(Front-end code edit data)
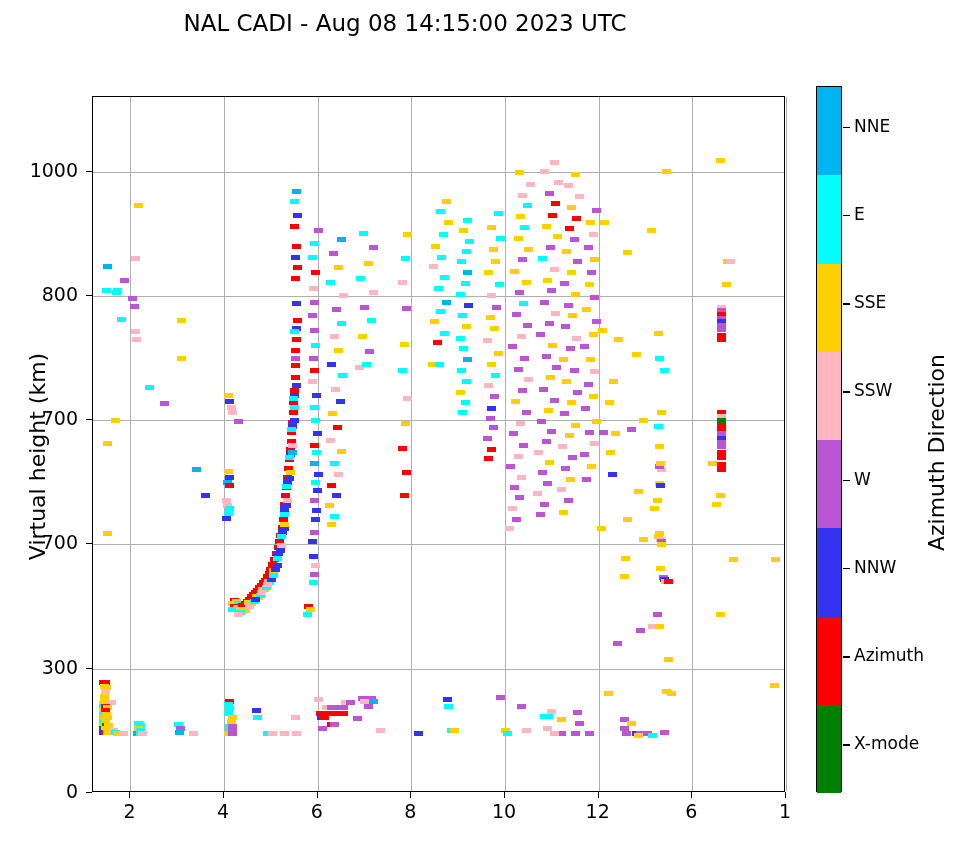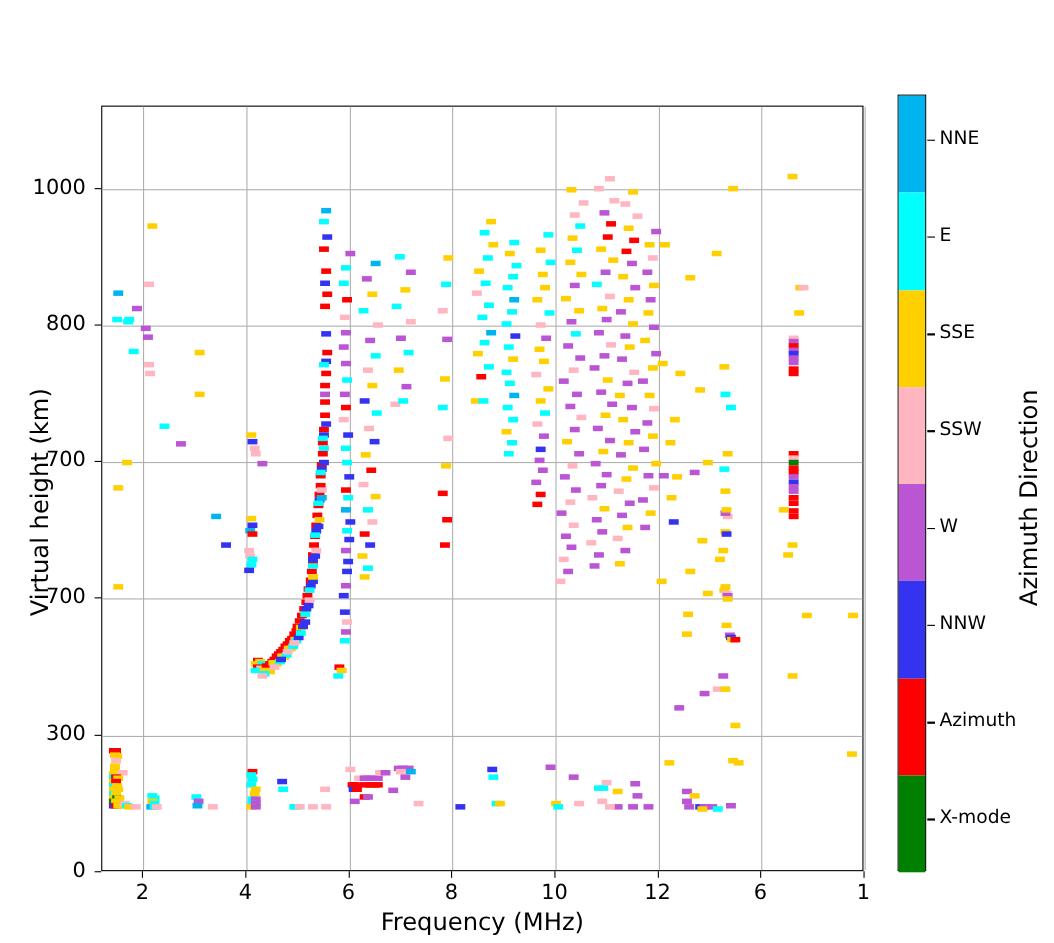--- a/index.html
+++ b/index.html
@@ -43,6 +43,7 @@
 <body>
 <div id="root">
 
+<div id="chart-title">NAL CADI - Aug 08 14:15:00 2023 UTC</div>
 
 <div id="plot-frame">
   <div id="grid-layer">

== Assignment ==
Could you restate, word for word, every line from the one containing "14:15:00 2023 UTC</div>" through the last line of the records above, and nothing more?

== Solution ==
+<div id="chart-title">NAL CADI - Aug 08 14:15:00 2023 UTC</div>
 
 <div id="plot-frame">
   <div id="grid-layer">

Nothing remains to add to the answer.